Using interest simply because you are unable to make P&I payments is not a wise long-term decision because you will wind up paying more for the loan overall.

4. Think about refinancing

It might be worthwhile to look into lower-rate lenders if your lender increases your interest rate past the point at which you can comfortably afford it and you’ve been making mortgage payments for a while with some equity built up.

In a period of rising interest rates, one way to give yourself a rate reduction is to refinance to a home loan with a lower interest rate. The typical owner-occupier variable interest rate in January, for instance, was 3.10 percent (paying principle and interest).

5. Live within your means

Spending more than you can afford is one of the biggest blunders people make when preparing for an increase in interest rates. You might temporarily skip or stop making mortgage payments as a result. High living costs may eventually make it more difficult for you to refinance your mortgage and receive a better rate.

6. Utilising your redraw facility frequently

It is advisable to withdraw additional repayments you have made to your offset than to continuously use your redraw facility. While an offset account normally allows free withdrawals, the fees associated with using your redraw facility might be fairly substantial.

7. Regularly review your loan.

Because they become complacent with their mortgage and fail to check their rate frequently, the majority of consumers are unprepared. In actuality, the lender won’t let you know when your rate has increased. Calling a mortgage broker to see if you qualify for a lower rate with another lender is the easiest action you can take.


Basic Advice Caution

The information on this page and on this website has only been created for general informational purposes; it does not constitute personalised counsel for any one individual. Any advice found on this page or on this website is general advice and does not take into consideration the specific needs, financial circumstances, or investment objectives of any one person.

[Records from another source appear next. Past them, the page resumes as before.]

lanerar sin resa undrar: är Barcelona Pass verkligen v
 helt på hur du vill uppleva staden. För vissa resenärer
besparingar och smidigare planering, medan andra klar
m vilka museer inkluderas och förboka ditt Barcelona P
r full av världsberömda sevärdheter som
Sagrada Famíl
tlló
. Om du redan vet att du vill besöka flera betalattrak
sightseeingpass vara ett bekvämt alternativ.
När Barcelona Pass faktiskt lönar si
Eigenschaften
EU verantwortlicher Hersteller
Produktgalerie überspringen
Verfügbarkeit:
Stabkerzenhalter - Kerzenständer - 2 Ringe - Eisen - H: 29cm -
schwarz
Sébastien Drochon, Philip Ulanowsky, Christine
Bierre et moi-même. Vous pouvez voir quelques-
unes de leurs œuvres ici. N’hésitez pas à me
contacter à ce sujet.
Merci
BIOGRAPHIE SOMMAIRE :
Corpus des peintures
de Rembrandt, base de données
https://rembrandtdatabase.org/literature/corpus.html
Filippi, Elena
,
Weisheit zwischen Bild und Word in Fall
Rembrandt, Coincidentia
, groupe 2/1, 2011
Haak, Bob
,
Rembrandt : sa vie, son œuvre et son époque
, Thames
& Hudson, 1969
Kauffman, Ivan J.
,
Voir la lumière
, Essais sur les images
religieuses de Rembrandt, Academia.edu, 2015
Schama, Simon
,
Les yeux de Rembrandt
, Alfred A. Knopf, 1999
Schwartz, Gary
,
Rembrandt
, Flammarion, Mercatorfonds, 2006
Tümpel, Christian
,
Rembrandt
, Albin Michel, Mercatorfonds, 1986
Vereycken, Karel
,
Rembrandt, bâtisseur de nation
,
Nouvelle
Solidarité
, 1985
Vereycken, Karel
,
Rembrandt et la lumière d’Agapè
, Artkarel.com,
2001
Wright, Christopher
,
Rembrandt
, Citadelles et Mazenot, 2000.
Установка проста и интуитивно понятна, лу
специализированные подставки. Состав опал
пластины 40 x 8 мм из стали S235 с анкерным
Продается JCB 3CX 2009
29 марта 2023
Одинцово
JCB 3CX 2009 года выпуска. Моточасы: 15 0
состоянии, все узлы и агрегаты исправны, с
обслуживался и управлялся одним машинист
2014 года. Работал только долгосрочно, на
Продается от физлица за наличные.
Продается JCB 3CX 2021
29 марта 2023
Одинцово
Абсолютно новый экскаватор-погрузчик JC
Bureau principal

Before making an investment choice based on this advice, you should think about whether it is appropriate for your unique investing goals, objectives, and financial situation, with or without the help of a securities adviser. Additionally, the examples given on this page and across this website are just meant to serve as examples.

Although every effort has been made to verify the accuracy of the information contained on this page and on this website, Chan & Naylor, its officers, representatives, employees, and agents disclaim all liability [except for any liability which by law cannot be excluded), for any error, inaccuracy in, or omission from the information contained in this website or any loss or damage suffered by any person directly or indirectly through relying on this information.